Furthermore, on the original spreadsheet, the dates might not follow the YYYY-MM-DD format. Not only is this format used for naming the folders on cifs, but also this format is required for OpenONI. If the spreadsheet does not use this format, use Excel functions to set the dates to the format you want.
If the folders on cifs do not follow the YYYY-MM-DD naming convention, you will need to edit the code to accomodate the naming convention.
- For example, a naming convention consisting of YYYYMMDD01 may require the creation of another column in the original spreadsheet. Name this new column date2 and use Excel functions to make all values follow the YYYYMMDD convention.
  
  Add another line under date = row.get('Date published')
  
  date = row.get('dc.date') date2 = row.get('date2')
  
  Edit the dir_path variable to include the other naming convention.
  
  dir_path = f"/Volumes/digital_project_management/Texas Aggie/{batch_folder}/{date2}01"
  
  If some folders on cifs follow one convention and others follow the other, check to see if a directory exists before pulling from it.
  
  dir_path = f"/Volumes/digital_project_management/Texas Aggie/{batch_folder}/{current_id}" if os.path.isdir(dir_path): dir_path = dir_path else: dir_path = f"/Volumes/digital_project_management/Texas Aggie/{batch_folder}/{date2}01"
Change the newspaper name in current_id to the newspaper you are working with. current_id assumes that the folder names include the name of the newspaper. If the folder names only include a date, remove the name of the newspaper from the formula.
If the original spreadsheet does not include any data about the volume and issue numbers, comment out those lines and remove mention of the volumes and issues during the item section of the code that gathers the data for the rows.

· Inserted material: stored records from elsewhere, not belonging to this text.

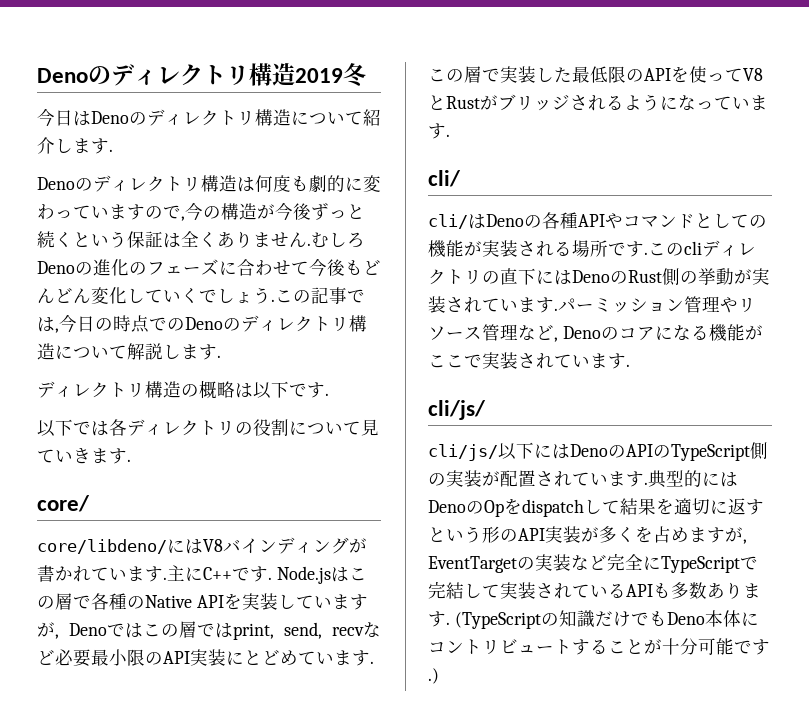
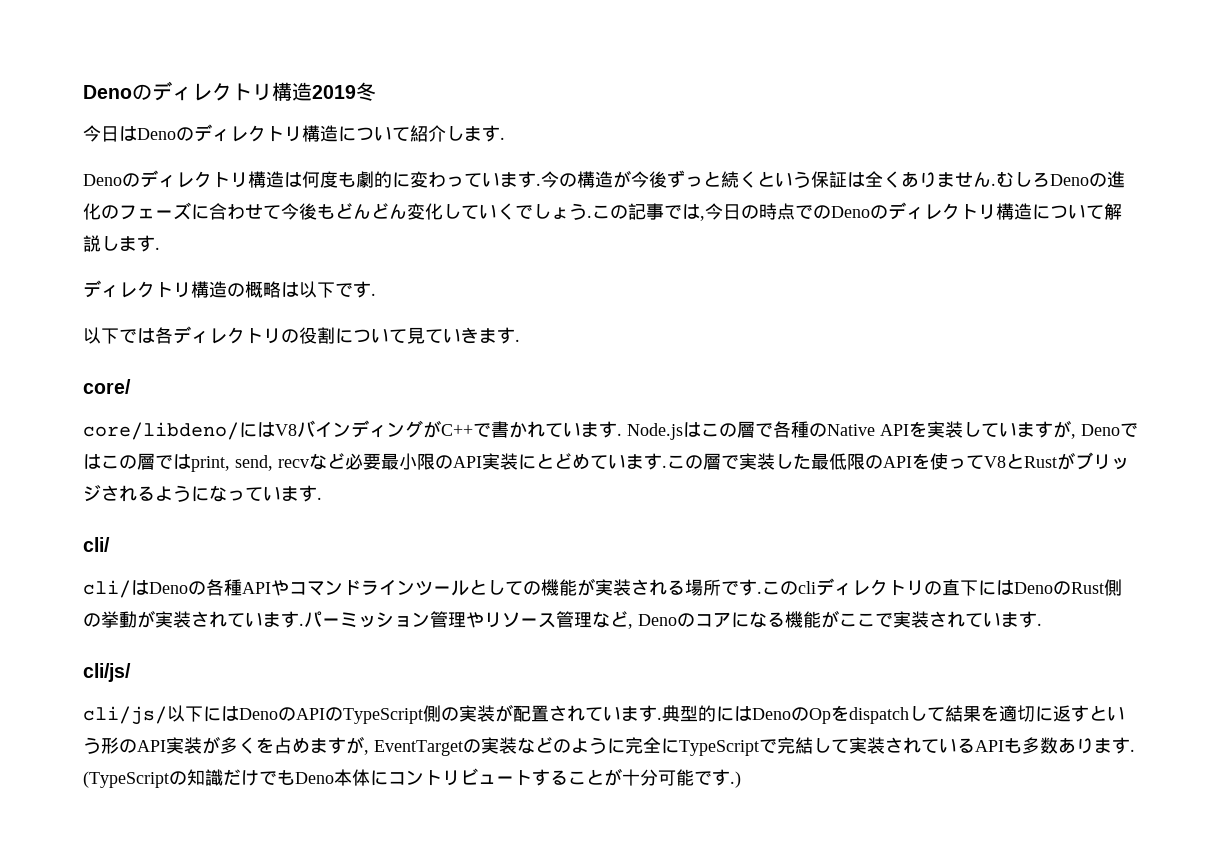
[145,205,185,221] ので, -> [536,183,541,186] .
(367, 545) none -> [441,423,491,437] C++で
[167,565,272,582] 主にC++です. -> (622, 434) none
(695, 221) none -> [361,579,469,596] ラインツール
(607, 562) none -> [553,737,625,754] のように

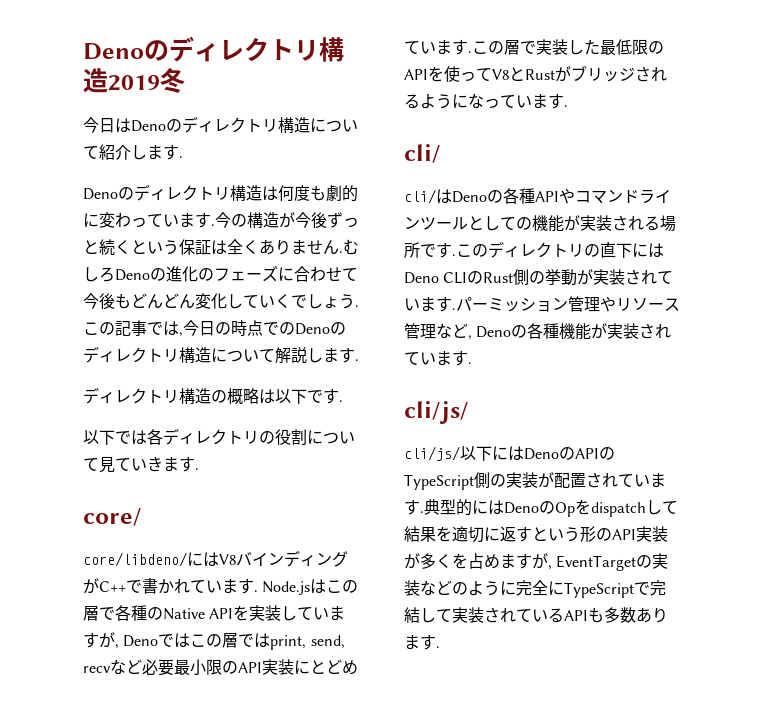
[798,581,816,594] cli -> (488, 250) none
(1053, 588) none -> [443,272,468,284] CLI
[695,610,893,628] コアになる機能がここで -> [527,323,608,340] 各種機能が
[83,768,741,788] (TypeScriptの知識だけでもDeno本体にコントリビュートすることが十分可能です.) -> (440, 647) none

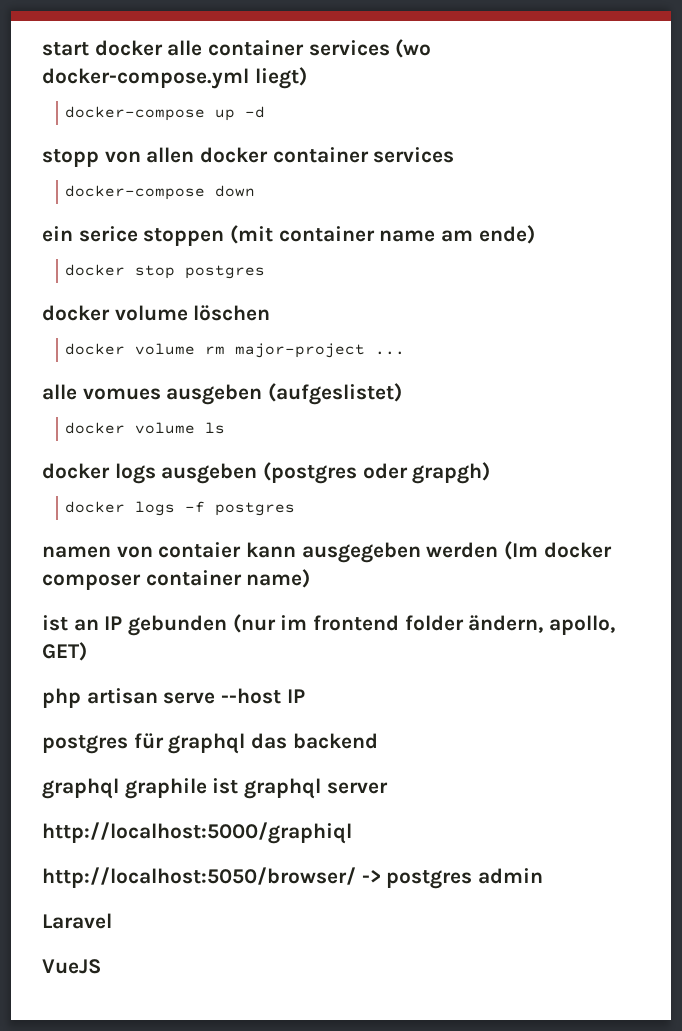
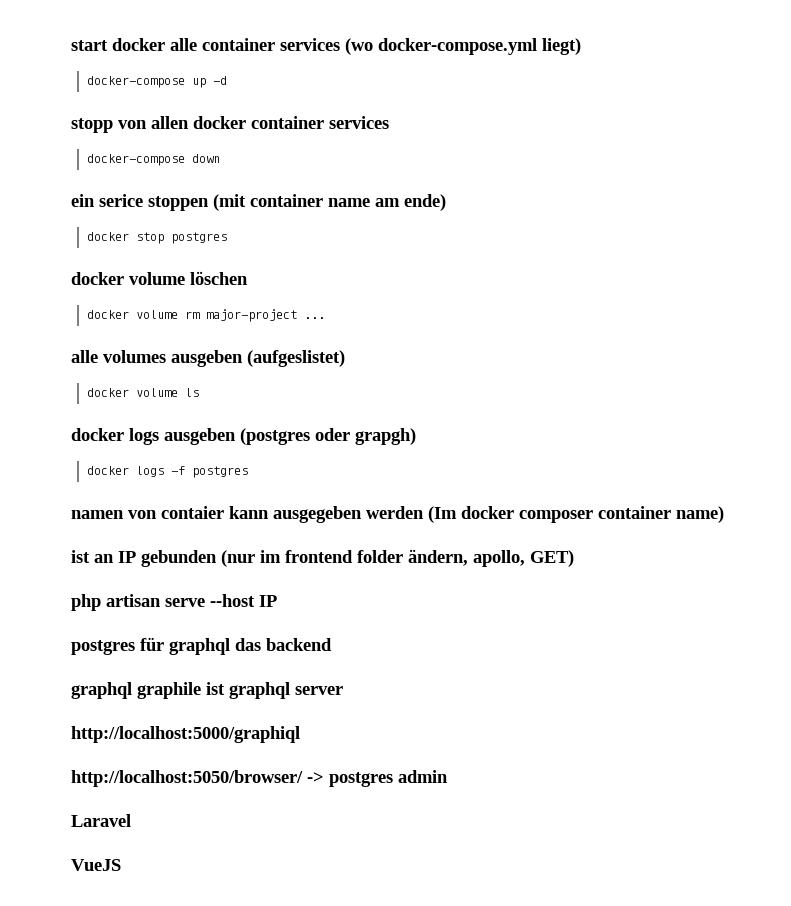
[82,388,161,400] vomues -> [103,350,166,363] volumes

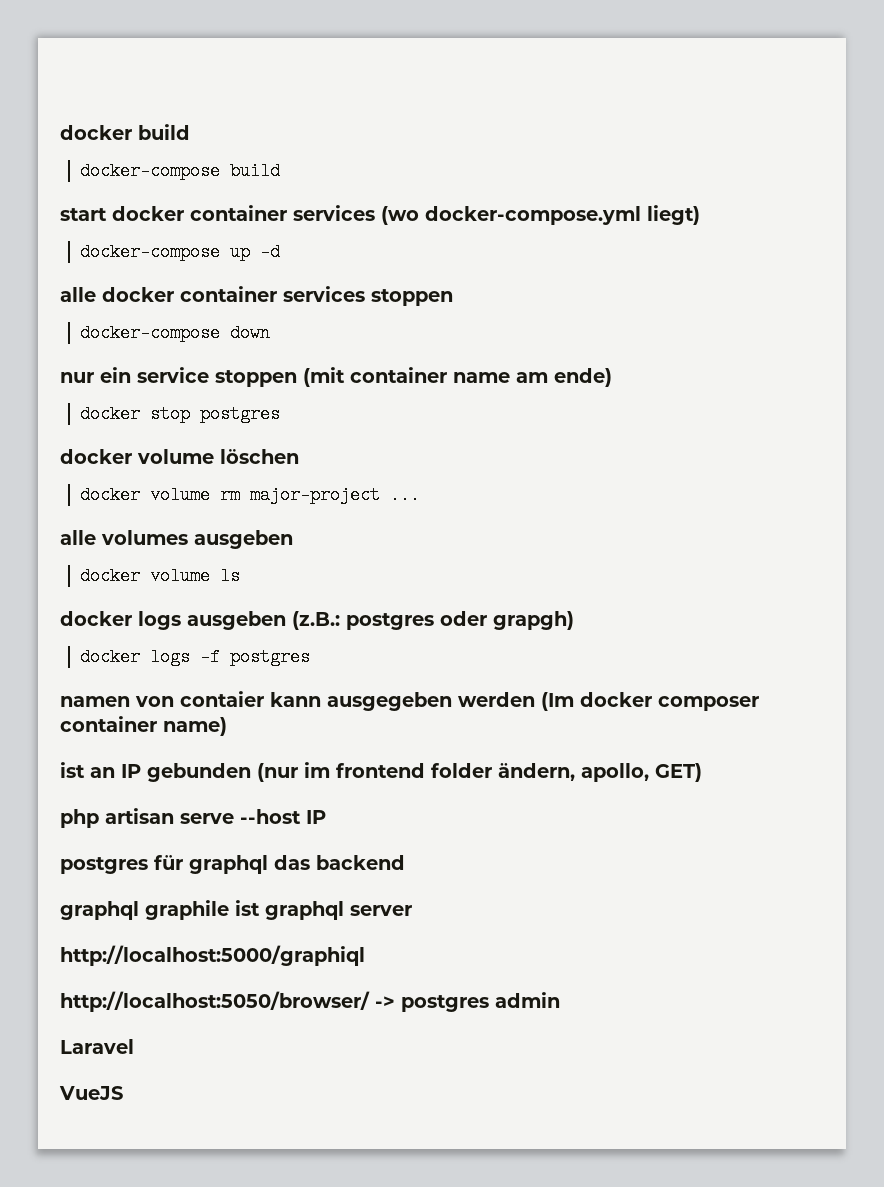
(71, 45) none -> [60,124,190,140] [79,162,280,180] docker build // docker-compose build //
[170,38,197,51] alle -> (184, 213) none
[71,116,389,133] stopp von allen docker container services -> [60,286,453,306] alle docker container services stoppen
[71,194,143,207] ein serice -> [60,367,209,383] nur ein service
[247,350,345,367] (aufgeslistet) -> (293, 539) none
[240,428,310,445] (postgres -> [292,611,434,630] (z.B.: postgres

If the original spreadsheet does include volume and issue metadata, but the field is not separated by semicolons, replace the split(;) with whatever punctuation was actually used.
If the original spreadsheet does include volume and issue metadata but does not use the column name “Enumeration”, either change the code to the column name used in the spreadsheet, or change the spreadsheet column name to “Enumeration”.
- If the volume and issue metadata are in a column with a name that is repeated (such as dc.description), you may want to change the spreadsheet, not the code, to avoid confusion.

Finishing the Process¶

Once you generate the output csv, upload it to the cifs drive. Then, fill out a Help Desk ticket so Applications can upload it to OpenONI.